In 1952 the Calcutta-born violinist and composer John Mayer landed in what would become his adopted homeland. Dark-skinned, he knew all about colour bars and prejudice. He overcame to establish himself as a sought-after orchestral violinist and composer. While he is best known in jazz circles for the Joe Harriott and John Mayer Double Quintet and John Mayer’s Indo-Jazz Fusions, it is for his whole canon that he gained his place in the Oxford Dictionary of National Biography – Britain’s history told through biography. Mayer was that important. Of the two projects reissued here, the five-movement Études (1969) is closer to the style of composition associated with Harriott. The unashamedly erotic, two-act Radha Krishna (1971) is the more ambitious project. “Each day the breasts of Radha swelled,” intones narrator Nicolette Bernard before the strings come in. While Radha Krishna is the greater work, its jazz content is not as pronounced though it has its Indo-jazz, wailing sax and boogie-woogie moments. A long-lost treasure.

Reviewed by: Ken Hunt

Musicweb International - 2008

The Beatles are often credited with popularising Indian music in the West, as a result of their association with Ravi Shankar. But many of us had already been made aware of Indian music in the late fifties through such things as the films of Satyajit Ray, starting with Pather Panchali in 1955. John Mayer began attempting to fuse Indian music with jazz with his Indo-Jazz Fusions group, which recorded four LPs between 1966 and 1969. Etudes was originally released in 1969 on the Sonet label and is only now reissued on this CD, along with Radha Krishna from 1971.

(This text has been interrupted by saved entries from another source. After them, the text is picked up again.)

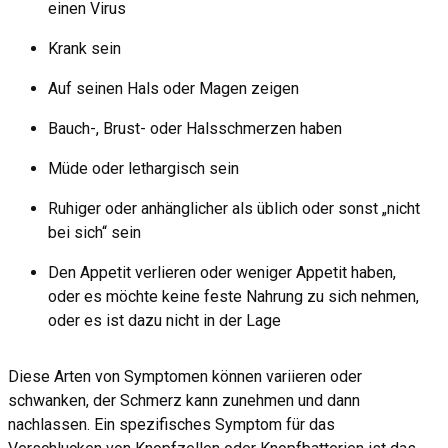
einen Virus
Krank sein
Auf seinen Hals oder Magen zeigen
Bauch-, Brust- oder Halsschmerzen haben
Müde oder lethargisch sein
Ruhiger oder anhänglicher als üblich oder sonst „nicht
bei sich“ sein
Den Appetit verlieren oder weniger Appetit haben,
oder es möchte keine feste Nahrung zu sich nehmen,
oder es ist dazu nicht in der Lage
Diese Arten von Symptomen können variieren oder
schwanken, der Schmerz kann zunehmen und dann
nachlassen. Ein spezifisches Symptom für das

Indo-Jazz Fusions began as a double quintet - five Indian musicians and five jazzmen, including alto-saxist Joe Harriott. Of Anglo-Indian parentage, John Mayer trained as a classical violinist but had for long been interested in blending Indian and western styles. As early as 1958, his Dance Suiite for sitar, flute, tabla, tanpura and symphony orchestra was premiered by the Royal Liverpool Philharmonic. Indeed, the second part of this CD - a musical dramatisation of the story of Radha and her love for Lord Krishna - is more like a classical piece than jazz. The Indo-Jazz Fusions experiment created quite a stir, presenting new possibilities drawn from the Indian ingredients of ragas and talas, on which the jazz musicians improvised. It was an intriguing but seldom a completely integrated fusion. Later experiments, like John McLaughlin's Shakti (with Zakir Hussain and other Indian musicians), were more successful because they held together better. Yet John Mayer certainly acted as a pioneer in this field.

And there is much to enjoy in the first five tracks of this album - particularly the improvising by tenorist Tony Coe. For example, Serenade starts as if it is a slightly Indianised piece by Bach, with John Mayer's violin dominant, but the jazz element surfaces when Coe's swirling tenor sax enters, to be followed by some equally jazzy piano from Pat Smythe. Drummer John Marshall can be depended upon to raise the temperature whenever he gets a chance, and there are some good jazz solos from flautist Chris Taylor and trumpeter Ian Hammer.

Indo-Jazz Fusions lasted until Joe Harriott died in 1973, and the group was revived by John Mayer about nine years before his death in 2004.